# Feierabendrunde in Kassel



## daniel77 (20. April 2006)

Da nun die Tage wieder länger werden und ich seit zwei Wochen wieder regelmäßig (fast) jeden Abend mich um ca 18.00Uhr zur Feierabendrunde auf den Herkules und/oder hohes Gras aufmache ,dachte ich vielleicht geht es mehreren Kasselern ähnlich.
Warum also nicht zusammen eine Runde drehen.
Meine Runde hat zwischen 20 und 30km und dauert zwischen 60 und 90 Minuten. Tempo "mittelschnell" , bin ich auch anpassungsfähig.


----------



## Toerke (21. April 2006)

Du wirst bestimmt ab und zu wieder an mir vorbei fliegen....


MFG Toerke
(langsam wie eh und je.....)


----------



## MTB-News.de




----------



## enasnI (24. April 2006)

Hallo, wo wohnst Du denn und von wo fährst Du los?


----------



## hutsche (26. April 2006)

Hallo daniel77,

möchte hier auch mal mein grundsätzliches Interesse bekunden, kann allerdings wegen unregelmäßiger Arbeitszeiten selten Tage vorher verbindlich sagen, wann ich Zeit habe und wann nicht. Also öfters mal schreiben, wann du unterwgs bist zwecks Absprache.
Wenn du dies rechtzeitig liest: Heute Abend habe ich eine ca. 2h Runde geplant. 
Tempo: meistens schnell; heute eher locker, da letzten Sonntag Marathon Gilserberg und am Samstag Sorpetal Superbike

P.S.: Ein gutes Bike hast du schon mal


----------



## daniel77 (27. April 2006)

Ich wohne im vorderen Westen und fahre meist über Hessenschanze / Waldschule zum Herkules etc.
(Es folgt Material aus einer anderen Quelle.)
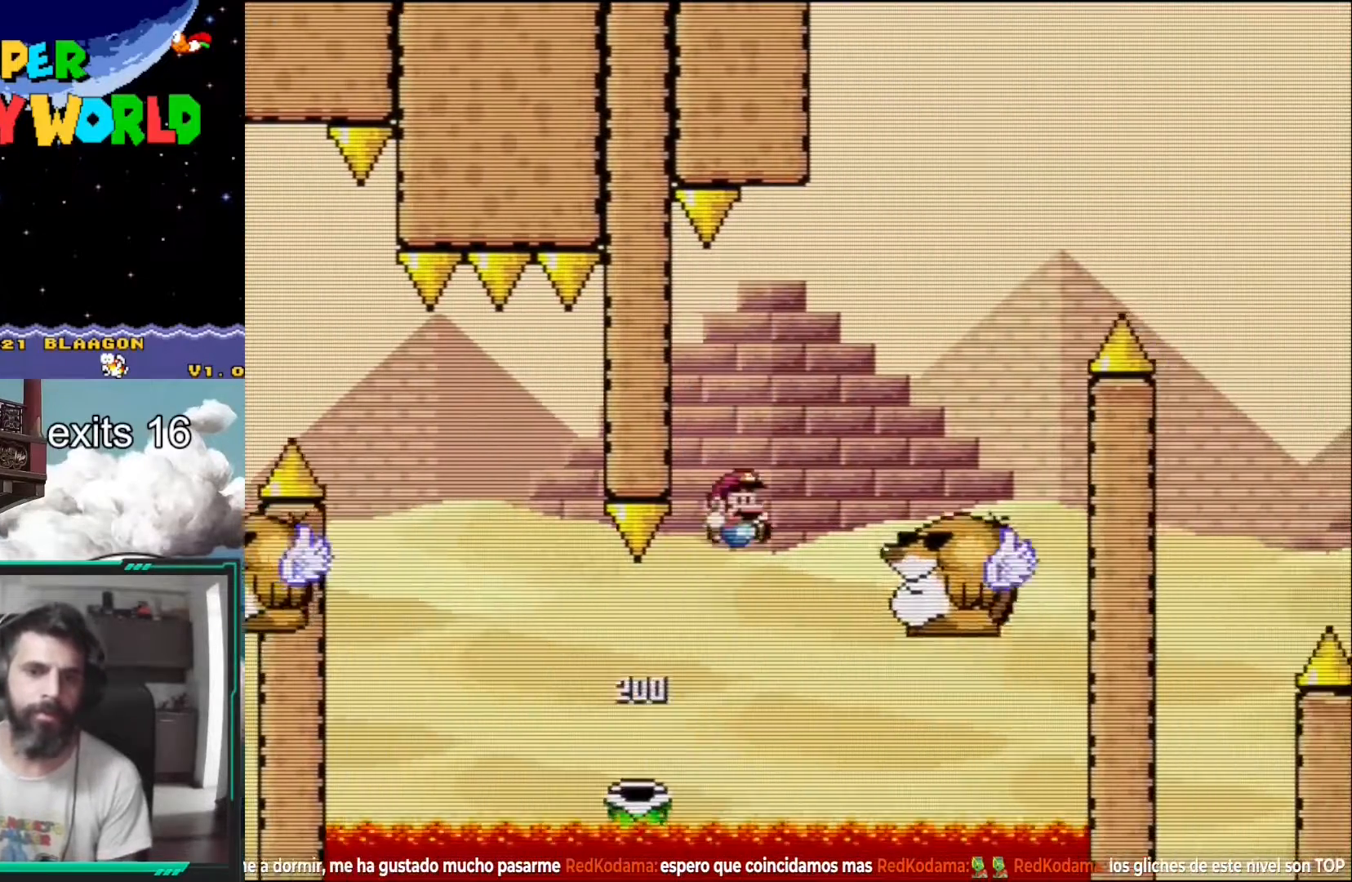
{"buttons": ["Y", "DPAD_RIGHT"], "events": [[117, "DPAD_RIGHT", "up"], [250, "DPAD_LEFT", "down"], [350, "B", "up"], [367, "DPAD_LEFT", "up"], [417, "DPAD_RIGHT", "down"]]}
Würde als Termin mal kommenden Samstag den 29.4.2006 und morgen abend vorschlagen.
Samstag würde ich lieber etwas früher starten also gegen mittag (12.00-14.00 Uhr) und `ne größere Tour machen.
Morgen halt eine kleine Rinde zum Herkules, hohes Gras Abfahrt ca. 18.00Uhr.
Wer mitfährt postet hier. Alternativvorschläge gerne willkommen


----------



## hutsche (27. April 2006)

Bei mir evtl. Dienstag nächster Termin. Am sa. bin ich im Sauerland beim Marathon.
Was heißt bei dir längere Tour? Auf mich musst du da, glaube ich, keine Rücksicht nehmen. Bin durchaus ausdauernd.


----------



## enasnI (27. April 2006)

Oh man, ich bin so blind. Du bist es ja Daniel. Wir haben doch letztes Jahr schon eine Runde zusammen gedreht. Ich habe übrigens auch ein Rennrad. Würde also auch damit eine Runde drehen.
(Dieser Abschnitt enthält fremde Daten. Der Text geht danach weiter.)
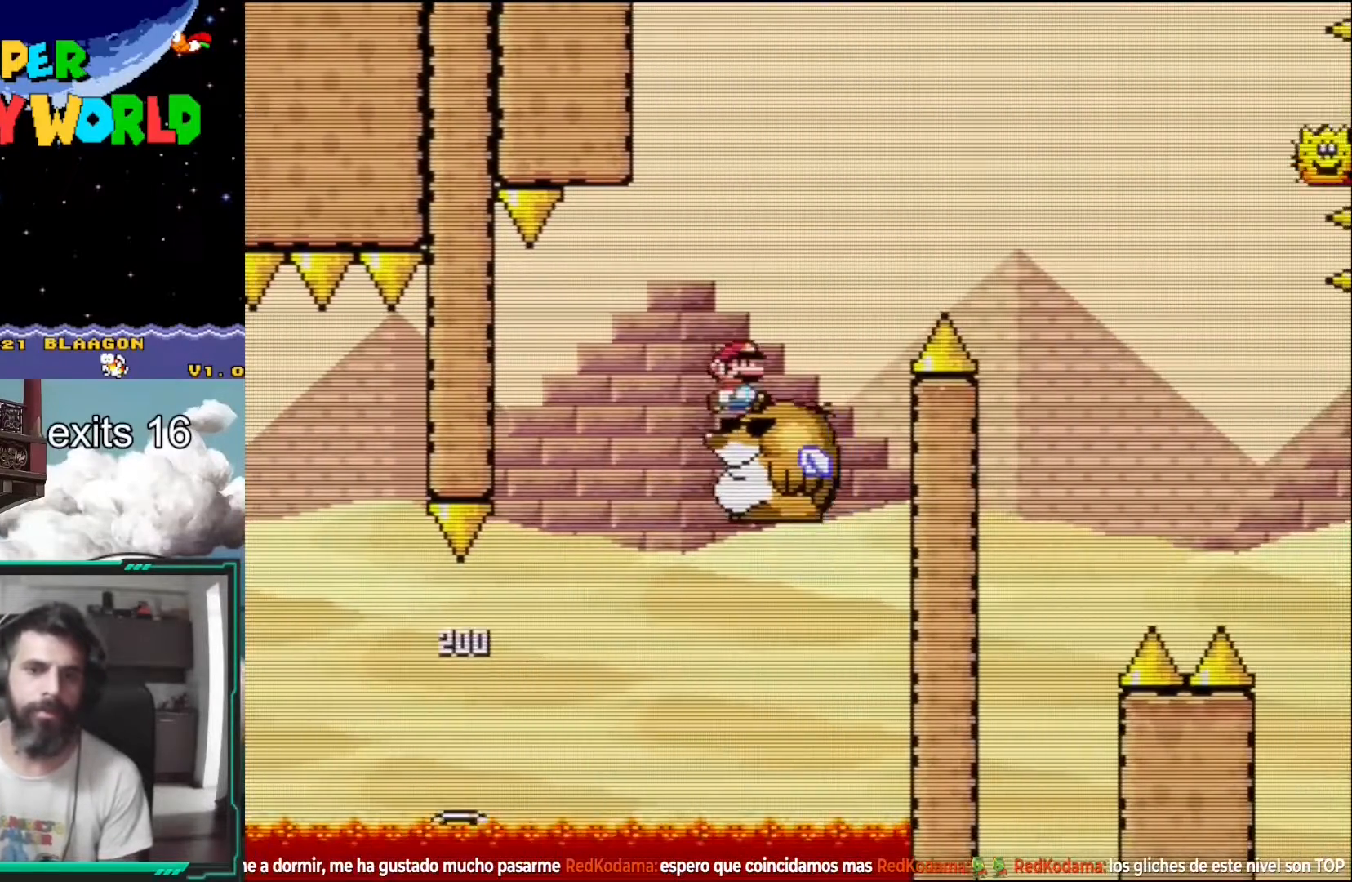
{"buttons": ["B", "Y", "DPAD_RIGHT"], "events": [[100, "B", "down"]]}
Diesen Samstag kann ich leider nicht. Nur Sonntag. Ansonsten dann halt nächste Woche.


----------



## daniel77 (28. April 2006)

enasnI schrieb:
			
		

> Oh man, ich bin so blind. Du bist es ja Daniel. Wir haben doch letztes Jahr schon eine Runde zusammen gedreht. Ich habe übrigens auch ein Rennrad. Würde also auch damit eine Runde drehen.
> 
> Diesen Samstag kann ich leider nicht. Nur Sonntag. Ansonsten dann halt nächste Woche.
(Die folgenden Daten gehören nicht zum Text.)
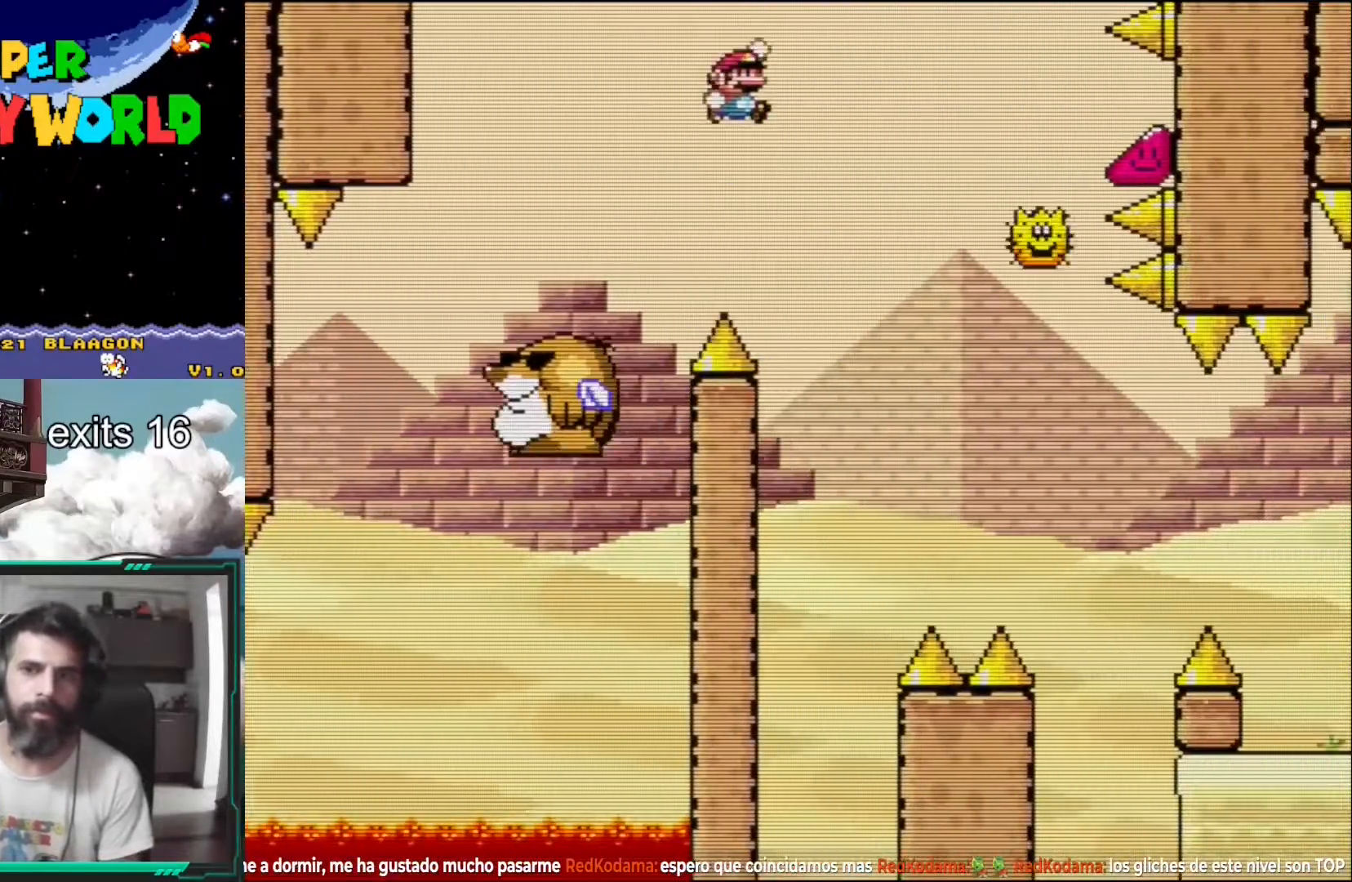
{"buttons": ["B", "Y"], "events": [[100, "DPAD_RIGHT", "up"], [167, "B", "up"], [300, "DPAD_LEFT", "down"], [317, "B", "down"], [450, "DPAD_LEFT", "up"]]}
  War genauso blind, hast auch einen neuen Nickname oder? 
Mein Rennrad ist noch recht frisch (am Mittwoch aus der HNA  für sehr sehr schmales Geld), muß halt noch ein bisschen was dran machen (Reifen, Züge, Pedale & Schuhe); Sonntag würde ich vorraussichtlich auch Zeit haben (am liebsten vormittags ab 10.30 / 11.00 Uhr) würde dann aber MTB vorschlagen.
Mit dem RR können wir ja mal nächste Woche gegen Abend anpeilen.
Vielleicht hat Hutsche ja auch Lust mitzukommen, ich würde auch noch jemanden mitbringen....


----------



## Testmaen (28. April 2006)

Würde mich in nächster Zeit auch gern mal anhängen. Warte allerdings noch auf mein Rad. Studiert jemand von euch hier in KS und fährt beim Uni-Sport mit ?

MfG


----------



## enasnI (28. April 2006)

daniel77 schrieb:
			
		

> War genauso blind, hast auch einen neuen Nickname oder?
> Mein Rennrad ist noch recht frisch (am Mittwoch aus der HNA  für sehr sehr schmales Geld), muß halt noch ein bisschen was dran machen (Reifen, Züge, Pedale & Schuhe); Sonntag würde ich vorraussichtlich auch Zeit haben (am liebsten vormittags ab 10.30 / 11.00 Uhr) würde dann aber MTB vorschlagen.
> Mit dem RR können wir ja mal nächste Woche gegen Abend anpeilen.
> Vielleicht hat Hutsche ja auch Lust mitzukommen, ich würde auch noch jemanden mitbringen....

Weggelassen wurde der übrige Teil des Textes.